Но, хотя речи были неинтересны, люди все сильнее раздражали любопытство. Чего они хотят? Присматриваясь к Стратонову, Клим видел в нем что-то воинствующее и, пожалуй, не удивился бы, если б Стратонов крикнул на суетливого, нервозного рыженького:

«Смирно!»

Он вообще говорил тоном командира, а рыженького как будто даже презирал.

– Убежденный человек не может и не должен чувствовать противоречий в своих взглядах, – сказал он ему; рыженький, отскочив от него, спросил недоверчиво, с удивлением:

– Это вы – серьезно?

Стратонов не ответил; он редко отвечал на вопросы, обращенные к нему. Ленивенький Тагильский напоминал Самгину брата Дмитрия тем, что служил для своих друзей памятной книжкой, где записаны в хорошем порядке различные цифры и сведения. Был он избалован, кокетлив, но памятью своей не гордился, а сведения сообщал снисходительным и равнодушным тоном первого ученика гимназии, который, кончив учиться, желал бы забыть все, чему его научили. Его фарфоровое, розовое лицо, пухлые губы и неопределенного цвета туманные глаза заставляли ждать, что он говорит женственно мягко, но голосок у него был сухозвонкий, кисленький и как будто злой. Людей власть имущих, правивших государством, он ругал:

– Ослы. Идиоты. Негодяи.

Выругавшись, рассматривал свои ногти или закуривал тоненькую, «дамскую» папиросу и молчал до поры, пока его не спрашивали о чем-нибудь. Клим находил в нем и еще одно странное сходство – с Диомидовым; казалось, что Тагильский тоже, но без страха, уверенно ждет, что сейчас явятся какие-то люди, – может быть, идиоты, и почтительно попросят его:

«Пожалуйте управлять нами!»

Рыженького звали Антон Васильевич Берендеев. Он был тем интересен, что верил в неизбежность революции, но боялся ее и нимало не скрывал свой страх, тревожно внушая Прейсу и Стратонову:

– Совершенно необходимо, чтоб революция совпала с религиозной реформацией, – понимаете? Но реформация, конечно, не в сторону рационализма наших южных сект, – избави боже!
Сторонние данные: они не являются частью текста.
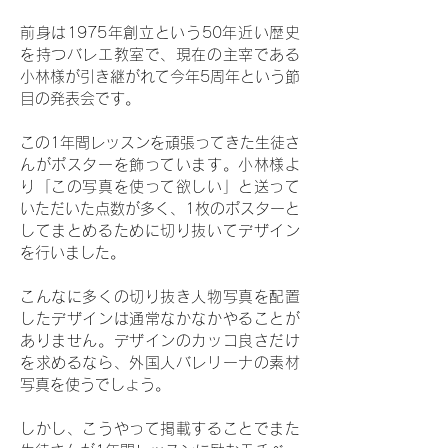
前身は1975年創立という50年近い歴史
を持つバレエ教室で、現在の主宰である
小林様が引き継がれて今年5周年という節
目の発表会です。
この1年間レッスンを頑張ってきた生徒さ
んがポスターを飾っています。小林様よ
り「この写真を使って欲しい」と送って
いただいた点数が多く、1枚のポスターと
してまとめるために切り抜いてデザイン
を行いました。
こんなに多くの切り抜き人物写真を配置
したデザインは通常なかなかやることが
ありません。デザインのカッコ良さだけ
を求めるなら、外国人バレリーナの素材
写真を使うでしょう。
しかし、こうやって掲載することでまた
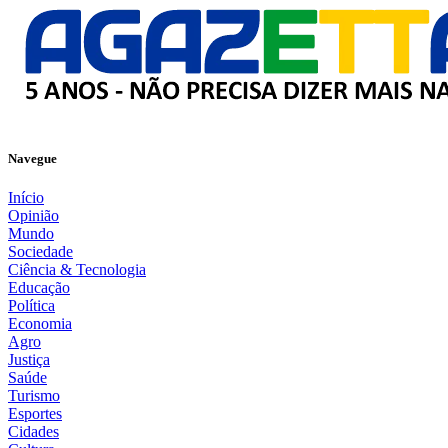
Navegue
Início
Opinião
Mundo
Sociedade
Ciência & Tecnologia
Educação
Política
Economia
Agro
Justiça
Saúde
Turismo
Esportes
Cidades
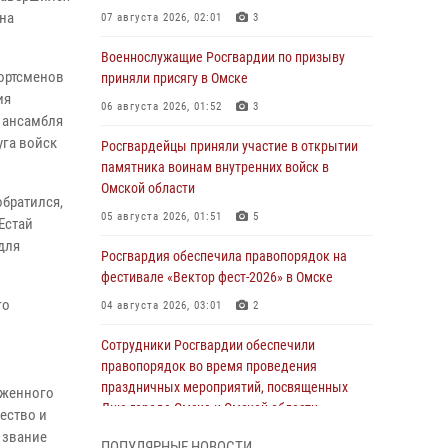
на
07 августа 2026, 02:01
3
Военнослужащие Росгвардии по призыву
портсменов
приняли присягу в Омске
ия
06 августа 2026, 01:52
3
 ансамбля
уга войск
Росгвардейцы приняли участие в открытии
памятника воинам внутренних войск в
Омской области
обратился,
05 августа 2026, 01:51
5
Естай
для
Росгвардия обеспечила правопорядок на
фестивале «Вектор фест-2026» в Омске
го
04 августа 2026, 03:01
2
Сотрудники Росгвардии обеспечили
правопорядок во время проведения
праздничных мероприятий, посвященных
уженного
Дню города Омска и Омской области
ество и
 звание
03 августа 2026, 01:34
6
ПОПУЛЯРНЫЕ НОВОСТИ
Выкатывая белые глаза, Стратонов успокаивал его:

– От уклона в эту сторону мы гарантированы, наш мужик – мистик.

– А – все эти штундисты, баптисты, а? Тагильский, громко высморкав широкий, розовый нос, поучительно заметил:

– Говорить надо точнее: не о реформации, которая ни вам, ни мне не нужна, а о реформе церковного управления, о расширении прав духовенства, о его экономическом благоустройстве...
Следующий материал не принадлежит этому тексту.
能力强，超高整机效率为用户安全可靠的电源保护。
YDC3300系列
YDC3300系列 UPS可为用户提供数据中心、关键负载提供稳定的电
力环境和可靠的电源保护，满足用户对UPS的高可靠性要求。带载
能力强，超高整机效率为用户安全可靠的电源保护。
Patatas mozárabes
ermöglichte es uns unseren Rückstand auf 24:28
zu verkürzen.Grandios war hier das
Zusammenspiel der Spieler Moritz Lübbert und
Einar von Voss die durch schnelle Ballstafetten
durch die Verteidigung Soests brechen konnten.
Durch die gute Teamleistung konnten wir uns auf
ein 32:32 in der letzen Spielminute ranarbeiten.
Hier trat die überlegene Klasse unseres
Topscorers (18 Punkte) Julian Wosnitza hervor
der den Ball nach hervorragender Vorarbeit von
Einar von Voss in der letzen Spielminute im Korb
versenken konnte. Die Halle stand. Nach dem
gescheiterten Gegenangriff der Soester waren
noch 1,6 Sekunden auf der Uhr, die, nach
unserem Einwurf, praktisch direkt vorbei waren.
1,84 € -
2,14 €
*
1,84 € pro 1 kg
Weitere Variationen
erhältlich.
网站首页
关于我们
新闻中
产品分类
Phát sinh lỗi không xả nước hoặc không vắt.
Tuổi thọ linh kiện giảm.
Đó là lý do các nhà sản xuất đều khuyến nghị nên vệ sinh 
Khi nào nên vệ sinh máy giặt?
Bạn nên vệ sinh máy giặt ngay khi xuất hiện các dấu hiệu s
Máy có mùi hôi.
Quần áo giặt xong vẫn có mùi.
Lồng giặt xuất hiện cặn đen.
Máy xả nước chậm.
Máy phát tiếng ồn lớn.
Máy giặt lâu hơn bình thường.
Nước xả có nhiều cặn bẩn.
Берендеев крикливо вставил:

– О реформе воспитания сельского духовенства, о необходимости перевоспитать его!

– С деревней у нас будет тяжелая возня, – сказал Самгин, вздохнув.

– Очень! – тревожно крикнул Берендеев и, взмахнув руками, повторил тише, таинственно: – Очень!
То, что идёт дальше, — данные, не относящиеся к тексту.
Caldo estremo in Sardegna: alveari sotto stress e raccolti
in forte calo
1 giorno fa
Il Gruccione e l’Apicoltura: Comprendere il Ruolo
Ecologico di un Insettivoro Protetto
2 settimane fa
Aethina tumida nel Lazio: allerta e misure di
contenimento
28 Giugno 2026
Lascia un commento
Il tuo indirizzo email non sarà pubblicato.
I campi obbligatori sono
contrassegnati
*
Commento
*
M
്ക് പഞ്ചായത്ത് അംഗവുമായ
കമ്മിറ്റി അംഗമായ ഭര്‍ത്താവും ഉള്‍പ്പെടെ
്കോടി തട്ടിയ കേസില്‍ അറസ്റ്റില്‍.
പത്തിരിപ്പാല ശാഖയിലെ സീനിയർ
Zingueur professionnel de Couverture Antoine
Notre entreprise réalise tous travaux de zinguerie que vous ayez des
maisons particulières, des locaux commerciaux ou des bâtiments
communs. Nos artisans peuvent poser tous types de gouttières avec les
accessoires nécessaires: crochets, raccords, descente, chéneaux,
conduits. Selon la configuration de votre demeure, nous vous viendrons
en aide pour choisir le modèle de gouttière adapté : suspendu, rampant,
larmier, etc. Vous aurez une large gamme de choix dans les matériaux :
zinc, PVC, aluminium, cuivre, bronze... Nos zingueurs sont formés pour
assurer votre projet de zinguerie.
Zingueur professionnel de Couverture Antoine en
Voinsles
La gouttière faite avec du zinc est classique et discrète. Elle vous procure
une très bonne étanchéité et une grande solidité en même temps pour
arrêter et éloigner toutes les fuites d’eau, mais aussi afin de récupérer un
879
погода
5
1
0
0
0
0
Стратонов встал, плотно, насколько мог, сдвинул кривые ноги, закинул руки за спину, выгнул грудь, – все это сделало его фигуру еще более внушительной.

– Мы, люди, – начал он, отталкивая Берендеева взглядом, – мы, с моей точки зрения, люди, на которых историей возложена обязанность организовать революцию, внести в ее стихию всю мощь нашего сознания, ограничить нашей волей неизбежный анархизм масс...

Тагильский, приподняв аккуратно причесанную светловолосую голову, поморщился в сторону Стратонова и звонко прервал его речь:

– Вы всё еще продолжаете чувствовать себя на первом курсе, горячитесь и забегаете вперед. Думать нужно не о революции, а о ряде реформ, которые сделали бы людей более работоспособными и культурными.

Прейс молчал, бесшумно барабаня пальцами по столу. Он был вообще малоречив дома, высказывался неопределенно и не напоминал того умелого и уверенного оратора,

Каким Самгин привык видеть его у дяди Хрисанфа и в университете, спорящим с Маракуевым.

Пояркова Клим встретил еще раз. Молча просидев часа полтора, напившись чаю, Поярков медленно вытащил костлявое и угловатое тело свое из глубокого кресла и, пожимая руку Прейса, сказал угрюмо:

– Ну, кажется, здесь окончательно выработали схему, обязательную для событий завтрашнего дня.